» TASK TO COMPLETE
When you restate the entries that follow, keep every word exactly and drop the pictures.

» DATA EXTRACTS
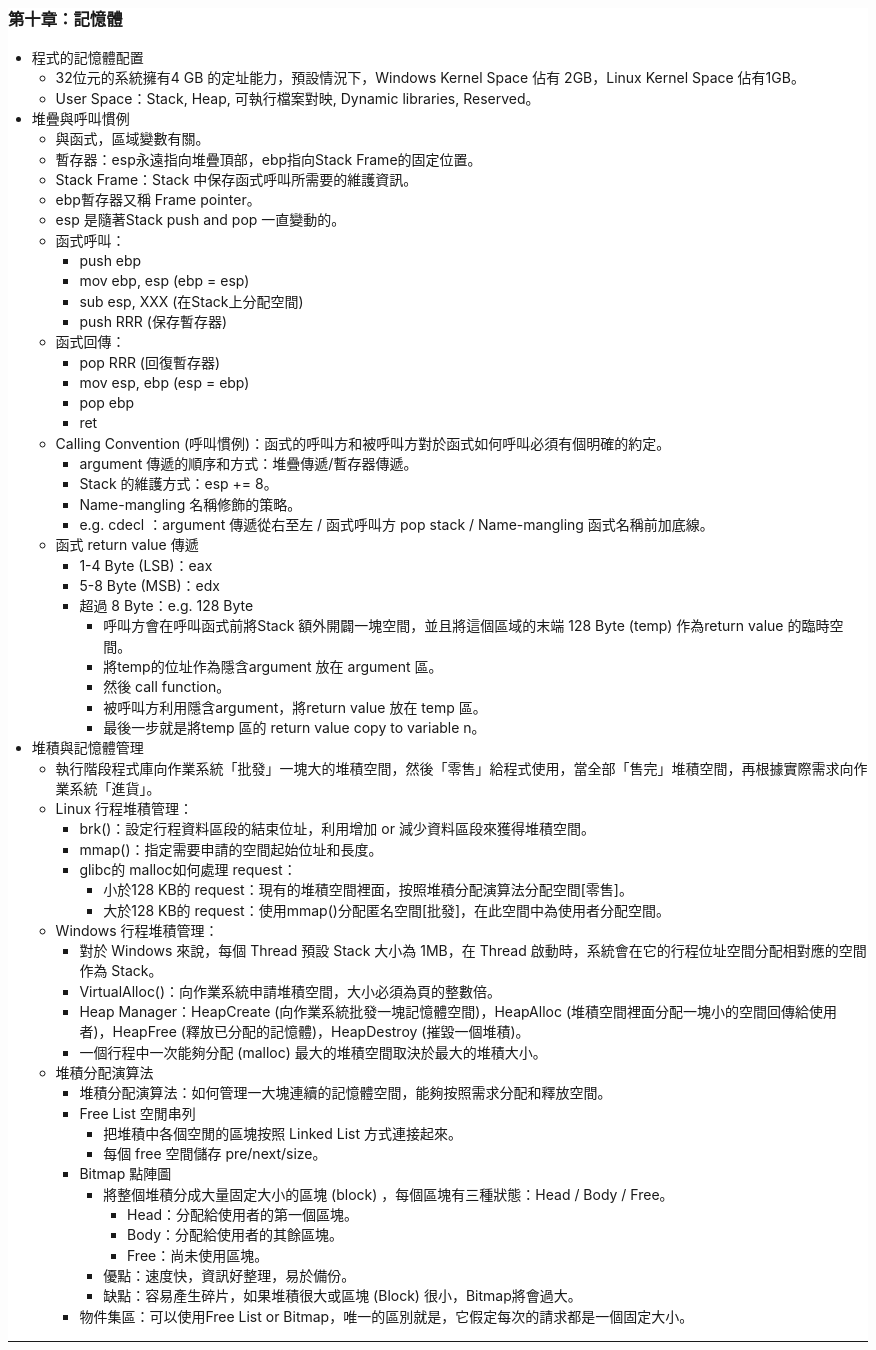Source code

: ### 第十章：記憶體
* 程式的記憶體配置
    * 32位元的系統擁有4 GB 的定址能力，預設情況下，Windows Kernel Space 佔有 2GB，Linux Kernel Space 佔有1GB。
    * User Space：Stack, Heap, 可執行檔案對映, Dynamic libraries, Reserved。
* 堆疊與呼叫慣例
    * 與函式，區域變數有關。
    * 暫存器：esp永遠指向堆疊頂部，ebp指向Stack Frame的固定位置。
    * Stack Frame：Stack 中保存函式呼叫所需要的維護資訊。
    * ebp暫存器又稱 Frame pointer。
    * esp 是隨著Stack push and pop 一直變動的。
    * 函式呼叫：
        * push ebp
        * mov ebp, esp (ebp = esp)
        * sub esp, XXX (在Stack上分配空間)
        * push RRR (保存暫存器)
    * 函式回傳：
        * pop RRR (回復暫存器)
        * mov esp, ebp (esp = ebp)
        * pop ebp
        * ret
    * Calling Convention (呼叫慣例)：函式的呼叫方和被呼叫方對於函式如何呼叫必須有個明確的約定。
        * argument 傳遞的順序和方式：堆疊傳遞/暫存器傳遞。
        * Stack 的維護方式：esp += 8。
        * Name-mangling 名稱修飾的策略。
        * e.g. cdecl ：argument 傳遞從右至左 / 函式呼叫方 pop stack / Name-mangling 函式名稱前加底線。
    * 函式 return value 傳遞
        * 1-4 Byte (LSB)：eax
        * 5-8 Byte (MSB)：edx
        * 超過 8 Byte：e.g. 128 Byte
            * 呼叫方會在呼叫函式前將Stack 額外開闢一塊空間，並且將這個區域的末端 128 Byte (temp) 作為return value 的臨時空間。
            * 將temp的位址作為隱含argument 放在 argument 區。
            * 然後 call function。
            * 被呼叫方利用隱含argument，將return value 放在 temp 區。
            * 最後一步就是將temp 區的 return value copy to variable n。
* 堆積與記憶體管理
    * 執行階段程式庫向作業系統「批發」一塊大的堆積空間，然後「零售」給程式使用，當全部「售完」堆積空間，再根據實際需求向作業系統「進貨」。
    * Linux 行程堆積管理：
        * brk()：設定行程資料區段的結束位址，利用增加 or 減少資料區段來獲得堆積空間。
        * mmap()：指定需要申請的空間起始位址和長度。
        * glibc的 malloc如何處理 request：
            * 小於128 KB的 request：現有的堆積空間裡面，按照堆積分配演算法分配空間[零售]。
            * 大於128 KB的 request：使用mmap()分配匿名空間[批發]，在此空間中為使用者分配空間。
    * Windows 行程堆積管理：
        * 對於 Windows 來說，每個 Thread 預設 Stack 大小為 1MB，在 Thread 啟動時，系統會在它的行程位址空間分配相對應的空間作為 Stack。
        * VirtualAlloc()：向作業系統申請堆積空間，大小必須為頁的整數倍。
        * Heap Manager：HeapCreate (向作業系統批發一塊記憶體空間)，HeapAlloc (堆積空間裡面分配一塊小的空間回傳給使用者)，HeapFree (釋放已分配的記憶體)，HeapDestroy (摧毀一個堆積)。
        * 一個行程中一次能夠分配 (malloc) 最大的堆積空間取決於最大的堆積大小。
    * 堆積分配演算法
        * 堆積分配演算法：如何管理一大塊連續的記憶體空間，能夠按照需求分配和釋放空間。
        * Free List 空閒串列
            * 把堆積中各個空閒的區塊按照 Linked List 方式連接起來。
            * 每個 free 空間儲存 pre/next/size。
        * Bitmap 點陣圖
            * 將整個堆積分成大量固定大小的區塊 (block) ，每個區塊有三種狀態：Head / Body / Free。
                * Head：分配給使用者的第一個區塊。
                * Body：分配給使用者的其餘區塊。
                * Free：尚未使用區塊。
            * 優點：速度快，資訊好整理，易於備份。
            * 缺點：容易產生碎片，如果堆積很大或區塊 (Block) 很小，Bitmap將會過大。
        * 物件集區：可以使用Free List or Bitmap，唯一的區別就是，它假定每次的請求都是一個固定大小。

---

» ANSWER BELOW
Source code

: ### 第十章：記憶體
* 程式的記憶體配置
    * 32位元的系統擁有4 GB 的定址能力，預設情況下，Windows Kernel Space 佔有 2GB，Linux Kernel Space 佔有1GB。
    * User Space：Stack, Heap, 可執行檔案對映, Dynamic libraries, Reserved。
* 堆疊與呼叫慣例
    * 與函式，區域變數有關。
    * 暫存器：esp永遠指向堆疊頂部，ebp指向Stack Frame的固定位置。
    * Stack Frame：Stack 中保存函式呼叫所需要的維護資訊。
    * ebp暫存器又稱 Frame pointer。
    * esp 是隨著Stack push and pop 一直變動的。
    * 函式呼叫：
        * push ebp
        * mov ebp, esp (ebp = esp)
        * sub esp, XXX (在Stack上分配空間)
        * push RRR (保存暫存器)
    * 函式回傳：
        * pop RRR (回復暫存器)
        * mov esp, ebp (esp = ebp)
        * pop ebp
        * ret
    * Calling Convention (呼叫慣例)：函式的呼叫方和被呼叫方對於函式如何呼叫必須有個明確的約定。
        * argument 傳遞的順序和方式：堆疊傳遞/暫存器傳遞。
        * Stack 的維護方式：esp += 8。
        * Name-mangling 名稱修飾的策略。
        * e.g. cdecl ：argument 傳遞從右至左 / 函式呼叫方 pop stack / Name-mangling 函式名稱前加底線。
    * 函式 return value 傳遞
        * 1-4 Byte (LSB)：eax
        * 5-8 Byte (MSB)：edx
        * 超過 8 Byte：e.g. 128 Byte
            * 呼叫方會在呼叫函式前將Stack 額外開闢一塊空間，並且將這個區域的末端 128 Byte (temp) 作為return value 的臨時空間。
            * 將temp的位址作為隱含argument 放在 argument 區。
            * 然後 call function。
            * 被呼叫方利用隱含argument，將return value 放在 temp 區。
            * 最後一步就是將temp 區的 return value copy to variable n。
* 堆積與記憶體管理
    * 執行階段程式庫向作業系統「批發」一塊大的堆積空間，然後「零售」給程式使用，當全部「售完」堆積空間，再根據實際需求向作業系統「進貨」。
    * Linux 行程堆積管理：
        * brk()：設定行程資料區段的結束位址，利用增加 or 減少資料區段來獲得堆積空間。
        * mmap()：指定需要申請的空間起始位址和長度。
        * glibc的 malloc如何處理 request：
            * 小於128 KB的 request：現有的堆積空間裡面，按照堆積分配演算法分配空間[零售]。
            * 大於128 KB的 request：使用mmap()分配匿名空間[批發]，在此空間中為使用者分配空間。
    * Windows 行程堆積管理：
        * 對於 Windows 來說，每個 Thread 預設 Stack 大小為 1MB，在 Thread 啟動時，系統會在它的行程位址空間分配相對應的空間作為 Stack。
        * VirtualAlloc()：向作業系統申請堆積空間，大小必須為頁的整數倍。
        * Heap Manager：HeapCreate (向作業系統批發一塊記憶體空間)，HeapAlloc (堆積空間裡面分配一塊小的空間回傳給使用者)，HeapFree (釋放已分配的記憶體)，HeapDestroy (摧毀一個堆積)。
        * 一個行程中一次能夠分配 (malloc) 最大的堆積空間取決於最大的堆積大小。
    * 堆積分配演算法
        * 堆積分配演算法：如何管理一大塊連續的記憶體空間，能夠按照需求分配和釋放空間。
        * Free List 空閒串列
            * 把堆積中各個空閒的區塊按照 Linked List 方式連接起來。
            * 每個 free 空間儲存 pre/next/size。
        * Bitmap 點陣圖
            * 將整個堆積分成大量固定大小的區塊 (block) ，每個區塊有三種狀態：Head / Body / Free。
                * Head：分配給使用者的第一個區塊。
                * Body：分配給使用者的其餘區塊。
                * Free：尚未使用區塊。
            * 優點：速度快，資訊好整理，易於備份。
            * 缺點：容易產生碎片，如果堆積很大或區塊 (Block) 很小，Bitmap將會過大。
        * 物件集區：可以使用Free List or Bitmap，唯一的區別就是，它假定每次的請求都是一個固定大小。

---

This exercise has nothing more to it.